YOUR ASSIGNMENT – Which of the lines below include the word "Neuengamme"? Pull each one out.

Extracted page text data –
┌────────
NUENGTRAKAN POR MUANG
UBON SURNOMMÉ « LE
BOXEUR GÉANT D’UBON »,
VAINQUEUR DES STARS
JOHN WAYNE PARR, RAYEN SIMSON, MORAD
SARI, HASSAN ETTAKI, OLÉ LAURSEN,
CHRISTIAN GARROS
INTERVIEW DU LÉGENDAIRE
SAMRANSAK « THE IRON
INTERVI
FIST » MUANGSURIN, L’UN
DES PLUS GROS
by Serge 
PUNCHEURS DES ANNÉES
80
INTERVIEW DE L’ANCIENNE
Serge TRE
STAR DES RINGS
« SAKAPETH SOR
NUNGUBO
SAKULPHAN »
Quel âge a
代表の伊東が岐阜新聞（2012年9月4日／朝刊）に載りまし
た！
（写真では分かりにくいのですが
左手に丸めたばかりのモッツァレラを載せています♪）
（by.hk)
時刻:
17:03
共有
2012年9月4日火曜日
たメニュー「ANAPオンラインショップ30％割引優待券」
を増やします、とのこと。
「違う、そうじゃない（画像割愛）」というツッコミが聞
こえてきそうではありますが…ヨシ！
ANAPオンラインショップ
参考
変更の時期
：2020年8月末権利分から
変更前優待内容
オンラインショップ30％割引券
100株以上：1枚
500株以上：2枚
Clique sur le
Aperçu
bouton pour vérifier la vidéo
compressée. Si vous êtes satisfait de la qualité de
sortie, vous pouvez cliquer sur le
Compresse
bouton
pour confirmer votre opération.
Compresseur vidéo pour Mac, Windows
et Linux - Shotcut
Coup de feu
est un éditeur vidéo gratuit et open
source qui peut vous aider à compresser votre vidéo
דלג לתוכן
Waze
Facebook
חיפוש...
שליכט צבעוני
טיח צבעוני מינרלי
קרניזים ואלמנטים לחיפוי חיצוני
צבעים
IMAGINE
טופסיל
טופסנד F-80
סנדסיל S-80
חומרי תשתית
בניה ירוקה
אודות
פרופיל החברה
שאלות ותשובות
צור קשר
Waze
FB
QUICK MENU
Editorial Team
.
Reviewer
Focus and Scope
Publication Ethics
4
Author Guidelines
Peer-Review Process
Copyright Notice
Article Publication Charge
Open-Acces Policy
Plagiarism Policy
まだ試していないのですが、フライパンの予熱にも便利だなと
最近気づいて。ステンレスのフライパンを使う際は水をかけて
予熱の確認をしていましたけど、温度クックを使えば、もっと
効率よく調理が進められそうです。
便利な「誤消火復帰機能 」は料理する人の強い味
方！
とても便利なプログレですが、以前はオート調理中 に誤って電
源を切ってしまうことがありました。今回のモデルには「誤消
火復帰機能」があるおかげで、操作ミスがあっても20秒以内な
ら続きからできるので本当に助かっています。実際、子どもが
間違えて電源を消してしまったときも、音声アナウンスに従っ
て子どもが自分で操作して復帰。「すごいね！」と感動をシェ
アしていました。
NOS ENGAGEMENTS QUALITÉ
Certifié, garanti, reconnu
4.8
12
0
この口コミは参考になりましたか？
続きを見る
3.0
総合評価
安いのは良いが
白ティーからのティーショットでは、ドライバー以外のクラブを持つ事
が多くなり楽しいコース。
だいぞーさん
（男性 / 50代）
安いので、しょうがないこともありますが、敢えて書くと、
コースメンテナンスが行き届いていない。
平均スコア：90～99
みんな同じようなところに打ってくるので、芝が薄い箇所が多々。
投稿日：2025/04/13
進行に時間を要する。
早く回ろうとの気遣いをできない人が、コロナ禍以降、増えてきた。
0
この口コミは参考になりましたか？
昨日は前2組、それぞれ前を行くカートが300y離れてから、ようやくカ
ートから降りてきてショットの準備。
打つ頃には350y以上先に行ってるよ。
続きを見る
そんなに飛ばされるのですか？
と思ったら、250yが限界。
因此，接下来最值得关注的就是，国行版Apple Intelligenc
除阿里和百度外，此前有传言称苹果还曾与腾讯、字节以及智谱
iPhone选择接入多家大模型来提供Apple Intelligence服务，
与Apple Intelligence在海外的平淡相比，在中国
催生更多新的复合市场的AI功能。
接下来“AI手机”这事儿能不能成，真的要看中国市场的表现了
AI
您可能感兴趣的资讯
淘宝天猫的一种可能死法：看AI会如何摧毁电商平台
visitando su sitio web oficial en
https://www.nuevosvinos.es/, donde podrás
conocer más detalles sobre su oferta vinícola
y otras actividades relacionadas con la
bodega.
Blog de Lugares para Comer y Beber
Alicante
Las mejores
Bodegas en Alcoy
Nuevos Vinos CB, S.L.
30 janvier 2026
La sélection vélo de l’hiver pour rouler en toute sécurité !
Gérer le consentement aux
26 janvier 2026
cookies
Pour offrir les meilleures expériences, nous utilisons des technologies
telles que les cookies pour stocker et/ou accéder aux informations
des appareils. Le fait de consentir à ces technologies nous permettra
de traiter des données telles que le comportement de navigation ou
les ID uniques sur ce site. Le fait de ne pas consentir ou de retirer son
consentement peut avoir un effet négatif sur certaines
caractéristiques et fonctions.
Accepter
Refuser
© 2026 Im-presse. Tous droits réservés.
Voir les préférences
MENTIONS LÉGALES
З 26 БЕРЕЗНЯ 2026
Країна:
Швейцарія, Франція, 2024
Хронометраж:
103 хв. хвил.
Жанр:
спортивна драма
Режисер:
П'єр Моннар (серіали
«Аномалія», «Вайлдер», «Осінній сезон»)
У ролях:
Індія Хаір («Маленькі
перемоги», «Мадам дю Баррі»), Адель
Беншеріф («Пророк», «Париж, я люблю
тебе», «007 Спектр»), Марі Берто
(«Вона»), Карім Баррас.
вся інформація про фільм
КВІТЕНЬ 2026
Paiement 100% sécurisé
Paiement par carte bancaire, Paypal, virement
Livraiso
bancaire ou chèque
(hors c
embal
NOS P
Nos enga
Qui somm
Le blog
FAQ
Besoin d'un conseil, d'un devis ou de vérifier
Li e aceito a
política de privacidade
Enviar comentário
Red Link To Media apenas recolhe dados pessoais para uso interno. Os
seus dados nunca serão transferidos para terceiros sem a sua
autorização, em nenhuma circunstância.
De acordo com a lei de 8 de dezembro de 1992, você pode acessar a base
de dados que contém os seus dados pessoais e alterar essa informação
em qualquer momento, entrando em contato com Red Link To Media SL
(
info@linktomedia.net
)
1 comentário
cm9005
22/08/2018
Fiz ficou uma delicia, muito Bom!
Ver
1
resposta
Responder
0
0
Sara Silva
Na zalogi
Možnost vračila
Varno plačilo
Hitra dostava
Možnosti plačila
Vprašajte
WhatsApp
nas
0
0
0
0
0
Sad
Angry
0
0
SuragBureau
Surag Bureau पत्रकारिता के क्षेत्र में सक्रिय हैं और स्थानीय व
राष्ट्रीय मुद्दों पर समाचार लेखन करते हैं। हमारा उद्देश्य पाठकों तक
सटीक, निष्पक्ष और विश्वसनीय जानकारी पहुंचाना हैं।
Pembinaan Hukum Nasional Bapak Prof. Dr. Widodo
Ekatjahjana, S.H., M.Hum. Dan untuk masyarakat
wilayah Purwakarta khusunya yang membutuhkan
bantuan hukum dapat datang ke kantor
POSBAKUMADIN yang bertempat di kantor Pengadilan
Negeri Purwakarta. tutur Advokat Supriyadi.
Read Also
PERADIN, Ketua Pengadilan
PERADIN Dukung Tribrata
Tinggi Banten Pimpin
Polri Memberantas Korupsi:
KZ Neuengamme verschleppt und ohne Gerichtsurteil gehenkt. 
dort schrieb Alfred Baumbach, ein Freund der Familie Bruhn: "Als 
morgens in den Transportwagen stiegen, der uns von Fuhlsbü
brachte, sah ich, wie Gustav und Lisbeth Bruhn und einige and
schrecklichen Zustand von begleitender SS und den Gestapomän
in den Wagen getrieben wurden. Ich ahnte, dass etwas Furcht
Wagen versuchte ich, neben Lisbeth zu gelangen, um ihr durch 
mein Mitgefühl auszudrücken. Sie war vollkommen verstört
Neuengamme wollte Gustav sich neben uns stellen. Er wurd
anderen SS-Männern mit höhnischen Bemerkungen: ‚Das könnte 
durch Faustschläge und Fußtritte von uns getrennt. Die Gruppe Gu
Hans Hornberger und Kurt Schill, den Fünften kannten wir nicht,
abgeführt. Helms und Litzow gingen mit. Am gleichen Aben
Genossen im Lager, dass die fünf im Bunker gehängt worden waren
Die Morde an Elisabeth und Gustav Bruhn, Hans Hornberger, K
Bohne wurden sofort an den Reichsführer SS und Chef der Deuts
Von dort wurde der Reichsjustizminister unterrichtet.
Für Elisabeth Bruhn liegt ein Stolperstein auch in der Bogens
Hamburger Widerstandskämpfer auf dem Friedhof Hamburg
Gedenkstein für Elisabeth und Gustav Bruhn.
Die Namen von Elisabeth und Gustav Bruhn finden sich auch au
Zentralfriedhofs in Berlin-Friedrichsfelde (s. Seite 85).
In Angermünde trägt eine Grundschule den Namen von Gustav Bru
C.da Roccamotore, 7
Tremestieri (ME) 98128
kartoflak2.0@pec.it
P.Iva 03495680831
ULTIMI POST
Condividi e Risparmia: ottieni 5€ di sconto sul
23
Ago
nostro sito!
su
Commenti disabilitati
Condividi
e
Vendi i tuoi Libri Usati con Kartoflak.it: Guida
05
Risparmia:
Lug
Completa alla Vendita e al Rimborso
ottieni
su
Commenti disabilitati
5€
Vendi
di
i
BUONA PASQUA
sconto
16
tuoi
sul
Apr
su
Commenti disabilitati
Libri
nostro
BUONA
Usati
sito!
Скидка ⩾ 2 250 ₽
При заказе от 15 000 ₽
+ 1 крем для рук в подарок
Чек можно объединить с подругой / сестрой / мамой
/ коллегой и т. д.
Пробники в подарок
└────────
EXERCISE RESULT –
KZ Neuengamme verschleppt und ohne Gerichtsurteil gehenkt. 
Neuengamme wollte Gustav sich neben uns stellen. Er wurd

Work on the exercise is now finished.